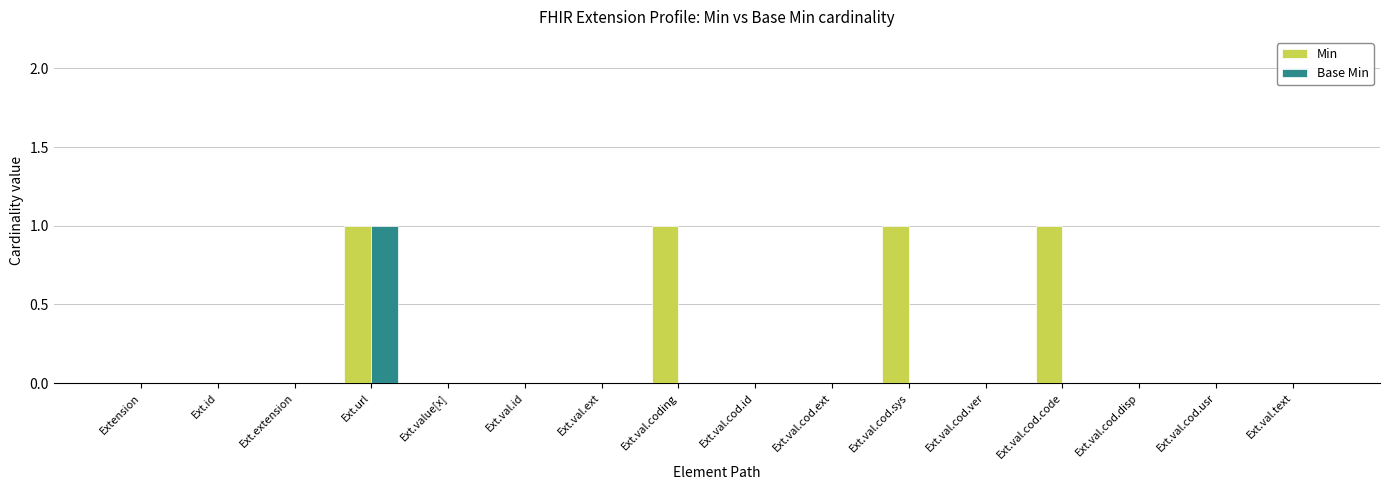

Reading left to right, list all the values displayed in this chart.

Min: Extension=0	Ext.id=0	Ext.extension=0	Ext.url=1	Ext.value[x]=0	Ext.val.id=0	Ext.val.ext=0	Ext.val.coding=1	Ext.val.cod.id=0	Ext.val.cod.ext=0	Ext.val.cod.sys=1	Ext.val.cod.ver=0	Ext.val.cod.code=1	Ext.val.cod.disp=0	Ext.val.cod.usr=0	Ext.val.text=0
Base Min: Extension=0	Ext.id=0	Ext.extension=0	Ext.url=1	Ext.value[x]=0	Ext.val.id=0	Ext.val.ext=0	Ext.val.coding=0	Ext.val.cod.id=0	Ext.val.cod.ext=0	Ext.val.cod.sys=0	Ext.val.cod.ver=0	Ext.val.cod.code=0	Ext.val.cod.disp=0	Ext.val.cod.usr=0	Ext.val.text=0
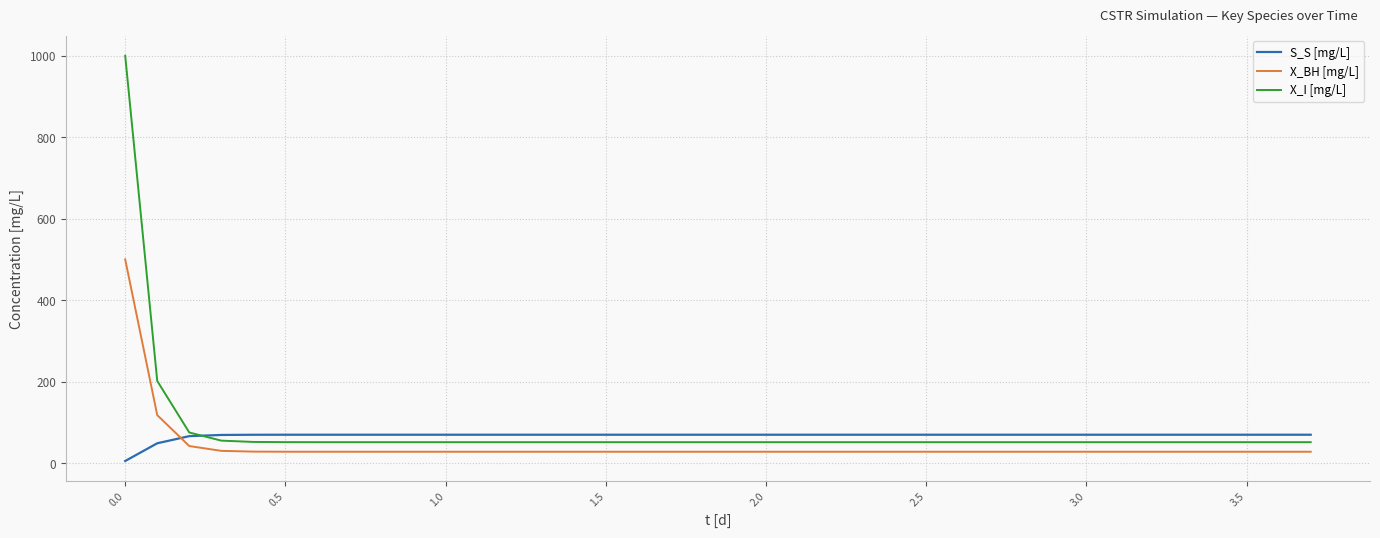

True or false: X_I [mg/L] and X_BH [mg/L] cross at least once.

False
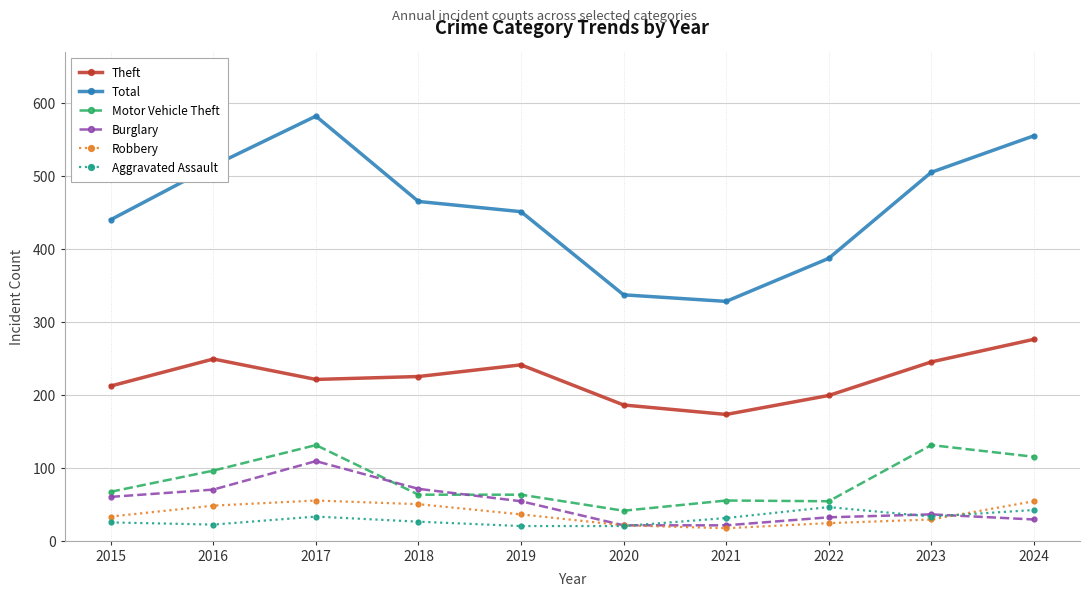

What is the approximate value of Theft at 2023?

245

···

Return all of the records above line for line without changing anything, but leave out the pictures.

- **Solution to the exercise**
Reading left to right, list all the values displayed in this chart.

Min: Extension=0	Ext.id=0	Ext.extension=0	Ext.url=1	Ext.value[x]=0	Ext.val.id=0	Ext.val.ext=0	Ext.val.coding=1	Ext.val.cod.id=0	Ext.val.cod.ext=0	Ext.val.cod.sys=1	Ext.val.cod.ver=0	Ext.val.cod.code=1	Ext.val.cod.disp=0	Ext.val.cod.usr=0	Ext.val.text=0
Base Min: Extension=0	Ext.id=0	Ext.extension=0	Ext.url=1	Ext.value[x]=0	Ext.val.id=0	Ext.val.ext=0	Ext.val.coding=0	Ext.val.cod.id=0	Ext.val.cod.ext=0	Ext.val.cod.sys=0	Ext.val.cod.ver=0	Ext.val.cod.code=0	Ext.val.cod.disp=0	Ext.val.cod.usr=0	Ext.val.text=0

True or false: X_I [mg/L] and X_BH [mg/L] cross at least once.

False

What is the approximate value of Theft at 2023?

245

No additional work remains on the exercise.